§ **THINGS TO DO**
a - In the text on index statistics, rewrite the paragraph beginning "Some other more complicated scenarios" more briefly, keeping its main facts.
b - Reproduce the text on index statistics word for word, everything from "Some other more" down to "the new table.".

§ **SOURCE TEXT**
───
Some other more complicated scenarios include when you have jobs which rebuild your indexes based on their fragmentation level. Of course, the worst case scenario would be if you first rebuild your indexes, which also updates the index statistics by scanning the entire table, and later you run UPDATE STATISTICS using the default values, which again updates the index statistics but this time only with a default and smaller sample. Not only you are updating your index statistics twice but you are overwriting the better of the two choices.

Let me show you how these commands work with some examples using the AdventureWorks database. Create a new table dbo.SalesOrderDetail

SELECT * INTO dbo.SalesOrderDetail

FROM sales.SalesOrderDetail

The next query uses the sys.stats catalog view and shows that initially there are no statistics objects for the new table.

SELECT name, auto_created, stats_date(object_id, stats_id) AS update_date FROM sys.stats

WHERE object_id = object_id(‘dbo.SalesOrderDetail’)
───
§ **LISTED RECORDS**
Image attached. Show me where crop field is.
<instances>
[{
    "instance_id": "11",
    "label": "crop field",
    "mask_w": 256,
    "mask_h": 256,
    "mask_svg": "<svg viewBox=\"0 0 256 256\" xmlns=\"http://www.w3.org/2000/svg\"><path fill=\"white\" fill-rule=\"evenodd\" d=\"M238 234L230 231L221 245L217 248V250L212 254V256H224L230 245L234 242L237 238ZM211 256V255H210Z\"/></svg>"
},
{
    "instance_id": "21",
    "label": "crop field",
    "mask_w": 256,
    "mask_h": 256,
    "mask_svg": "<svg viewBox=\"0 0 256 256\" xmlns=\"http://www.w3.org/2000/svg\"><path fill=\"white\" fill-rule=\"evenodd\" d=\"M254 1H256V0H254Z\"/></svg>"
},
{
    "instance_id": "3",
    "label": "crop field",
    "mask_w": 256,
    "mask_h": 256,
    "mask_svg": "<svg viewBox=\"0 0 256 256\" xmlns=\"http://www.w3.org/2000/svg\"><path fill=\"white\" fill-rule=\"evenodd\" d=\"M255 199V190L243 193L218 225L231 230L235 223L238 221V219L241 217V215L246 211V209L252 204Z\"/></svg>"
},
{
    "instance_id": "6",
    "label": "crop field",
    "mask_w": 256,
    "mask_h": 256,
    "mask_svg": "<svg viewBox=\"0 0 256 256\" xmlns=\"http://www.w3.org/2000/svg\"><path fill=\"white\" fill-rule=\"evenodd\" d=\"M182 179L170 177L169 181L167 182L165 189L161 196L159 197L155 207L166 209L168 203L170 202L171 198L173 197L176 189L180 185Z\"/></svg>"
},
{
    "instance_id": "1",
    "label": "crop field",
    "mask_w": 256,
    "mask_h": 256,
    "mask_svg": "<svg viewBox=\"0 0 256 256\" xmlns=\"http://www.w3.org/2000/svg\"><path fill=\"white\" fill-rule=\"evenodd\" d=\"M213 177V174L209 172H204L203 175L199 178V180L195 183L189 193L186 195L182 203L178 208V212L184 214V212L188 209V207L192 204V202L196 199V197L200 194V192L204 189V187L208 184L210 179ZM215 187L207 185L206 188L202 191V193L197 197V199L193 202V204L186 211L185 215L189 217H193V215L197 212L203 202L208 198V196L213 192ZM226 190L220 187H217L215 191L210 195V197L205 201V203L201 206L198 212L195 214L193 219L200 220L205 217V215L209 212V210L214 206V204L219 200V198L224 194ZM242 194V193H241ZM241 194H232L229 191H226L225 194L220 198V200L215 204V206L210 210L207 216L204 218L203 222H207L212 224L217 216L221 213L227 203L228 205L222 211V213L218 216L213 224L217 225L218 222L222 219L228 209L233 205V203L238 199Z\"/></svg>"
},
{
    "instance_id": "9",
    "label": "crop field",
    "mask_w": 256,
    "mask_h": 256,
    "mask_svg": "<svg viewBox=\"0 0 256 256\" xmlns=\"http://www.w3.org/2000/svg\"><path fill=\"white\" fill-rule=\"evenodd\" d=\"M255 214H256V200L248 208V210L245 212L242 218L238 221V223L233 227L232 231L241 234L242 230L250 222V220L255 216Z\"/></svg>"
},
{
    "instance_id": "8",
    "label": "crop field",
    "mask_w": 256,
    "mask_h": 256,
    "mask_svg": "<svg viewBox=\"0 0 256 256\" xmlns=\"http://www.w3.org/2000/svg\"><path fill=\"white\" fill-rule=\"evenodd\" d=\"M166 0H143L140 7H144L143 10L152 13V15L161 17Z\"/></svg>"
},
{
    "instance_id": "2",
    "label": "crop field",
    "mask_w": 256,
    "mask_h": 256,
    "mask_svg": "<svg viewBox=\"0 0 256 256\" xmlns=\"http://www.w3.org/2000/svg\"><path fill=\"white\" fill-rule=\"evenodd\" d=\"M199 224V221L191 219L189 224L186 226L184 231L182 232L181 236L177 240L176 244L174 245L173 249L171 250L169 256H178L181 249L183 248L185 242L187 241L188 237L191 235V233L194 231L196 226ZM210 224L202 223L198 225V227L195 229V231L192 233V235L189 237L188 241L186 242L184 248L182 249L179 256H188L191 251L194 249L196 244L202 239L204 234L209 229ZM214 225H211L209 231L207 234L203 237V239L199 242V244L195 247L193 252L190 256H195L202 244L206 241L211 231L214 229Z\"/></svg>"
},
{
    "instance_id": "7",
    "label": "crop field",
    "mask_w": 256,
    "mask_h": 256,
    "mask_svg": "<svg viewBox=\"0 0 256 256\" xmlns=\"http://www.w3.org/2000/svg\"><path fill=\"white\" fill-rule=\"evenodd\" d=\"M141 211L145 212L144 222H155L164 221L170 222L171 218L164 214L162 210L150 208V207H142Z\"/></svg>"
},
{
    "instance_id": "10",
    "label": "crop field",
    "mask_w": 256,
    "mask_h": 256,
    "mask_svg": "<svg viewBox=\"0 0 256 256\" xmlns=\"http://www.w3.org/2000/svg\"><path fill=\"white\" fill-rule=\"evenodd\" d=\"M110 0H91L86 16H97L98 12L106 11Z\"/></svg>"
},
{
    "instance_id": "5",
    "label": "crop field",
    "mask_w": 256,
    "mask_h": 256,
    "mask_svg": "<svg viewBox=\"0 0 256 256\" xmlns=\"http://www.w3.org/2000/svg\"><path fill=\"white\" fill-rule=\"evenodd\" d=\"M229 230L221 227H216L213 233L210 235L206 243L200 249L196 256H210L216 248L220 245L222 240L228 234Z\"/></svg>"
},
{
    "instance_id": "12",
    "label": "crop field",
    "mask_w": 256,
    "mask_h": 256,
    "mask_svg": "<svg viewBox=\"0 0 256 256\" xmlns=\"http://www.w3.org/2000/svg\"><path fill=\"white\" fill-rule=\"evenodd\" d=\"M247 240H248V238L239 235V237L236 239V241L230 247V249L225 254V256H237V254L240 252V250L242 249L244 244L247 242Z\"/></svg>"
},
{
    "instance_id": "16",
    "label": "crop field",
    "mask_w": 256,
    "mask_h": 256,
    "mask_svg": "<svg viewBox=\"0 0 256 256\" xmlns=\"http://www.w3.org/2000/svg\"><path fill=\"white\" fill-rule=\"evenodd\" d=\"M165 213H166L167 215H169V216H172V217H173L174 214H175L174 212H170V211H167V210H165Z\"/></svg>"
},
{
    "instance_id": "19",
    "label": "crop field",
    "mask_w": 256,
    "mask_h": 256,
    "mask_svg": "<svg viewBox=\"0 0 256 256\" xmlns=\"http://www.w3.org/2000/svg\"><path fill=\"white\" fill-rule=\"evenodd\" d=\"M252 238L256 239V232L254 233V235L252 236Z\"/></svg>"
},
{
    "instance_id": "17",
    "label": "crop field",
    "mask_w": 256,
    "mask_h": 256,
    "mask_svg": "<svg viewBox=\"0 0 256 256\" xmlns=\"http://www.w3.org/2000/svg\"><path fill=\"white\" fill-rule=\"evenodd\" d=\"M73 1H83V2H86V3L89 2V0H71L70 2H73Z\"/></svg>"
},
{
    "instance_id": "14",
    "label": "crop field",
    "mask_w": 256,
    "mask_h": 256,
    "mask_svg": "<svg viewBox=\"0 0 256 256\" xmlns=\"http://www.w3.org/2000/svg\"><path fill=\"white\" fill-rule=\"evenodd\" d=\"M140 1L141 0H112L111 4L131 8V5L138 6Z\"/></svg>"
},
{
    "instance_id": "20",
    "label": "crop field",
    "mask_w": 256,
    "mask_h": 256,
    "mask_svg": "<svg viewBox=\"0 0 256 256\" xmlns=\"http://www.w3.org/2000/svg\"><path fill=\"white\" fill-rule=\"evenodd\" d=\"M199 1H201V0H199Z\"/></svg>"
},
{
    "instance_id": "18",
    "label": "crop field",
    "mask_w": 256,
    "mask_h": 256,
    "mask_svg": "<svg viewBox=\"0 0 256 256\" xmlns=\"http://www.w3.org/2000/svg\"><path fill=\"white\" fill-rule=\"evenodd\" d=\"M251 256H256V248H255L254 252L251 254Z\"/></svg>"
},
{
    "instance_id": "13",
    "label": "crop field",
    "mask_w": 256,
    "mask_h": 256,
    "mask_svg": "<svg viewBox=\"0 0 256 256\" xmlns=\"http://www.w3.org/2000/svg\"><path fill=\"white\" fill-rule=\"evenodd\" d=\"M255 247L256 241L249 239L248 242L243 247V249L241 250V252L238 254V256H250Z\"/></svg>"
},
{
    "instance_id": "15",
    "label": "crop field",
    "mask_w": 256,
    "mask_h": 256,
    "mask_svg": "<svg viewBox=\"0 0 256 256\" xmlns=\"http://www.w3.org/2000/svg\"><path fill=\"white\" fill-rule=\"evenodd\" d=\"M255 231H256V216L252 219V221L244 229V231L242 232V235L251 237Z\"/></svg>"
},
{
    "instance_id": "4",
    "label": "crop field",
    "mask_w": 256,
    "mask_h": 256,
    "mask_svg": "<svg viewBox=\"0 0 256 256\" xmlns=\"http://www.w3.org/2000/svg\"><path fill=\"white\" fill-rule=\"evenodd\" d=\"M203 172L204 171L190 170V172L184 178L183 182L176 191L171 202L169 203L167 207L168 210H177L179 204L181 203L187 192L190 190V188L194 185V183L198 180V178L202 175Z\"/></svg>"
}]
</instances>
───
§ **TASK-BY-TASK OUTPUTS**
a - Jobs that rebuild indexes according to their fragmentation level can create more complicated scenarios. The worst case is rebuilding the indexes first and then running UPDATE STATISTICS with default values. The rebuild updates the index statistics by scanning the whole table. The later command updates them again, but only with a smaller default sample. The statistics are updated twice, and the better result is overwritten.

b -
Some other more complicated scenarios include when you have jobs which rebuild your indexes based on their fragmentation level. Of course, the worst case scenario would be if you first rebuild your indexes, which also updates the index statistics by scanning the entire table, and later you run UPDATE STATISTICS using the default values, which again updates the index statistics but this time only with a default and smaller sample. Not only you are updating your index statistics twice but you are overwriting the better of the two choices.

Let me show you how these commands work with some examples using the AdventureWorks database. Create a new table dbo.SalesOrderDetail

SELECT * INTO dbo.SalesOrderDetail

FROM sales.SalesOrderDetail

The next query uses the sys.stats catalog view and shows that initially there are no statistics objects for the new table.